2.Mai.2010 15:26 Uhr, von [st], Trackback-URL


In einem neuen Urteil vom 22.03.2010 konnte der Filehoster Rapidshare vor dem Oberlandesgericht Düsseldorf einen Sieg erreichen. Die Richter sahen dabei weder eine aktive Urheberrechtsverletzung, noch eine Mithaftung als Störer für Rapidshare gegeben. Zudem erkannte das Gericht, dass eine technische Sperrung schlichtweg nicht nachhaltig möglich sei.

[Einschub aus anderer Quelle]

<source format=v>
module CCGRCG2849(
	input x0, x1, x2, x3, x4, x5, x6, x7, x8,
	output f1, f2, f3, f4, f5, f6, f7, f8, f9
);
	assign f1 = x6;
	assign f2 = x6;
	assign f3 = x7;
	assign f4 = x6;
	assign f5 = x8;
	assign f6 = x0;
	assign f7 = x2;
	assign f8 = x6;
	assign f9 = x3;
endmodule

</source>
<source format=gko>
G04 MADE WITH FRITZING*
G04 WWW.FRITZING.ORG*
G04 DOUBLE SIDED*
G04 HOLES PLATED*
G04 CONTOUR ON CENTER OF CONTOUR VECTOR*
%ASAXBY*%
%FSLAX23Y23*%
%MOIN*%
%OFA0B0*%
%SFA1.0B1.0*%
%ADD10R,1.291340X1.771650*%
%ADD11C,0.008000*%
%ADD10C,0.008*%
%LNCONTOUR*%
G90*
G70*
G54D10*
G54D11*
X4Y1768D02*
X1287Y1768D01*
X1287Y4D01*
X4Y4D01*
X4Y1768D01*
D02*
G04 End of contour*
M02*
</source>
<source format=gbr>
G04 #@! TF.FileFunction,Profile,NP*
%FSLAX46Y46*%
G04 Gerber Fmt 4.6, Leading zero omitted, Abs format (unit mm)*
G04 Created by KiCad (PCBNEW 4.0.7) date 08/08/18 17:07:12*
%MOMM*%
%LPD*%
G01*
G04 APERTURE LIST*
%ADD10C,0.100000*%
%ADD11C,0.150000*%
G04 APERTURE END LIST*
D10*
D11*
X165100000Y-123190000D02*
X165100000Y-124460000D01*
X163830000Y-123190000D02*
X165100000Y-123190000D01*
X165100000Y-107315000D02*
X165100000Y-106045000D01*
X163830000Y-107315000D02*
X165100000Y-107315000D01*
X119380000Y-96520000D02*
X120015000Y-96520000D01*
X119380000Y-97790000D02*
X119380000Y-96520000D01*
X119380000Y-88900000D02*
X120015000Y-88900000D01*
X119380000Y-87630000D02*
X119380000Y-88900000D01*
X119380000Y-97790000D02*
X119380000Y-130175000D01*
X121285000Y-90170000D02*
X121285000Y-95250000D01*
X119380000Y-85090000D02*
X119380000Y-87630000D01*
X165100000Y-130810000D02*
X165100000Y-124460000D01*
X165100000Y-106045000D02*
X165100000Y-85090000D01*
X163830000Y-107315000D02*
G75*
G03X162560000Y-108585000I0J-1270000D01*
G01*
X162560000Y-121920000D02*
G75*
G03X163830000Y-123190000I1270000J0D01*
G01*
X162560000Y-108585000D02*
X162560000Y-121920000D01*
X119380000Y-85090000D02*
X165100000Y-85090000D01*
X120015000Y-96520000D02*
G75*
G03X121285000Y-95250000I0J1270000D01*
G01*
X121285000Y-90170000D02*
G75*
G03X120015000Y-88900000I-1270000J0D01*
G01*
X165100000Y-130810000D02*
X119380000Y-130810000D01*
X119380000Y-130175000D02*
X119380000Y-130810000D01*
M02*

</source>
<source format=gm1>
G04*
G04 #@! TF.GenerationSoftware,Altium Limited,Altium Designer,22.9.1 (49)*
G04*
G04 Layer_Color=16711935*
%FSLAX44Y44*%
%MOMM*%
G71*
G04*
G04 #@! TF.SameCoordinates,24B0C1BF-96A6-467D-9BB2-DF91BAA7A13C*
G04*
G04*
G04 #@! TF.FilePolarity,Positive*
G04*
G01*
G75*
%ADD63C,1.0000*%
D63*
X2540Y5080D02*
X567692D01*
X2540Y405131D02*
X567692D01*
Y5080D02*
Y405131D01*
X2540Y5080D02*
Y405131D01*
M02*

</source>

Eine direkte Verantwortung durch Rapidshare sei nicht gegeben, weil der Nutzer die Urheberrechtsverletzung begehe und nicht der Filehoster selbst. Diese Argumentation entspricht im Grunde auch den Ansichten der bisher veröffentlichten Urteile, die entscheidende Thematik ist jedoch die Mithaftung als Störer. Das OLG Düsseldorf konzentrierte sich in der Urteilsfindung entsprechend auf diesen Bereich und traf eine überraschende Entscheidung. Demnach müsste Rapidshare zwar Prüfpflichten erfüllen, allerdings müssten diese auch zumutbar sein. Zahlreiche Methoden seien jedoch entweder zu ineffektiv, oder andererseits dem Filehoster Rapidshare nicht zumutbar, sodass eine Verletzung der Prüfpflichten nicht erkennbar sei.

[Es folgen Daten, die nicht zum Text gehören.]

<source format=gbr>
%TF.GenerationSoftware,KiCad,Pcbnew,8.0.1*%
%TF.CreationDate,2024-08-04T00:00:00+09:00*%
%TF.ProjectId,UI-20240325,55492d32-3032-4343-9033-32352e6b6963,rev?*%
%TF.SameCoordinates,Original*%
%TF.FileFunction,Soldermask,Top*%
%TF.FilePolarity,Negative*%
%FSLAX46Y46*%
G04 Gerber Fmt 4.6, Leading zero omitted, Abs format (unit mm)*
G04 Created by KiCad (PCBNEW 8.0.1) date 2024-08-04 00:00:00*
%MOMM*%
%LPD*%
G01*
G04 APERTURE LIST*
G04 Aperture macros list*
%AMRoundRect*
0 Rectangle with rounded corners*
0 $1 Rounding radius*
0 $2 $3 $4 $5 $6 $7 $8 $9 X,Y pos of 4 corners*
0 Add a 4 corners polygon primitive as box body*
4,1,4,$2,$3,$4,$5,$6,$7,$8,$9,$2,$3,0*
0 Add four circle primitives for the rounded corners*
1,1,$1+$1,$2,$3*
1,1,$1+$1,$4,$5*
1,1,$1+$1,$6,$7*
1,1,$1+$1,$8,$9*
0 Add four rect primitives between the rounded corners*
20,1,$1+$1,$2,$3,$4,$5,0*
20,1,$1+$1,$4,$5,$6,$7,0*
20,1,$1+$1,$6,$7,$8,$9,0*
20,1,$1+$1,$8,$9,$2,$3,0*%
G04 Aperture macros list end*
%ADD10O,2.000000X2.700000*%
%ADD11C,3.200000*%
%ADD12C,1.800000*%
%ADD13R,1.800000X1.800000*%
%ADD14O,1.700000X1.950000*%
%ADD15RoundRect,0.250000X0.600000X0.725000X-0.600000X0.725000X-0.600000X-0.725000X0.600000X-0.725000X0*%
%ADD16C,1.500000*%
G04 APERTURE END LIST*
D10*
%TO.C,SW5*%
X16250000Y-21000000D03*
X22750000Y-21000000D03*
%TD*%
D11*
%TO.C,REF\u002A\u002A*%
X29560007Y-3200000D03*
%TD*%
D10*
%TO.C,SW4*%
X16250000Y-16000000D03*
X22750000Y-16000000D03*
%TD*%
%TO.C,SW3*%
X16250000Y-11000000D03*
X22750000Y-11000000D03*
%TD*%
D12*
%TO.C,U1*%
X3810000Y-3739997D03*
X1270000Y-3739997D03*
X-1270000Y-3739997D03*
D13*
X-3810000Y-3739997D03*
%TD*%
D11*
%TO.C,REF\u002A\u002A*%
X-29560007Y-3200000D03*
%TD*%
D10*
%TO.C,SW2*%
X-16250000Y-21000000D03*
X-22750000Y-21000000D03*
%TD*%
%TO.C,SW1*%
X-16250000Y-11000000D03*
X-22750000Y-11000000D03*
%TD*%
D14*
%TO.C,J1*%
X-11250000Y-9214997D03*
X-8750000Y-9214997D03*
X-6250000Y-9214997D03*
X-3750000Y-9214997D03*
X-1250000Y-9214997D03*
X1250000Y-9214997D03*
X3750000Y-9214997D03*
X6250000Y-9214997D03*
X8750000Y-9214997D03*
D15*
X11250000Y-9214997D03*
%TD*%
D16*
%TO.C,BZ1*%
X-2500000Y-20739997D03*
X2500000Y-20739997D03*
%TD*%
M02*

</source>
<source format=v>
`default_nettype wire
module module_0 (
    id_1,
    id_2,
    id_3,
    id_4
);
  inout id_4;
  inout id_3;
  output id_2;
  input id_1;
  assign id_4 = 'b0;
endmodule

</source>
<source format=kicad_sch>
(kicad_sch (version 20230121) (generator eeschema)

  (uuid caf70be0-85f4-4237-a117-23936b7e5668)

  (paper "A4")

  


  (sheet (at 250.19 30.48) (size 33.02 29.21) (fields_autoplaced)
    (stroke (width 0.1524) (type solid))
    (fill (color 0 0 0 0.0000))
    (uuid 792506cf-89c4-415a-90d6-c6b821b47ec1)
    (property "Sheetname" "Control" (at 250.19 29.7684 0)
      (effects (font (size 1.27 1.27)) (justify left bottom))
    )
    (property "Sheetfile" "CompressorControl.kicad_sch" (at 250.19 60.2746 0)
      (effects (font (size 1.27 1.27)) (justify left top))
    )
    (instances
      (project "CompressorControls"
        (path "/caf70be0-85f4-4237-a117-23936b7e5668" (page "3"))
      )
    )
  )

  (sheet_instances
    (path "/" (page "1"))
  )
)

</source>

Gleichzeitig griffen die Richter im Urteil auch das Thema der Privatkopie auf. In diesem Zusammenhang ist es Besitzern eines legal erworbenen Werkes erlaubt, zur Sicherung eine Privatkopie anzufertigen, wenn das Medium nicht durch einen Kopierschutz gesichert ist. Diese Privatkopie dürfe auch auf dem Filehoster Rapidshare liegen, denn solange der Nutzer den Link nur für sich selbst und Familienangehörige nutze, liegt im Rahmen der Privatkopie keine Urheberrechtsverletzung vor, sodass hier die Nutzung von Rapidshare sogar legitim wäre.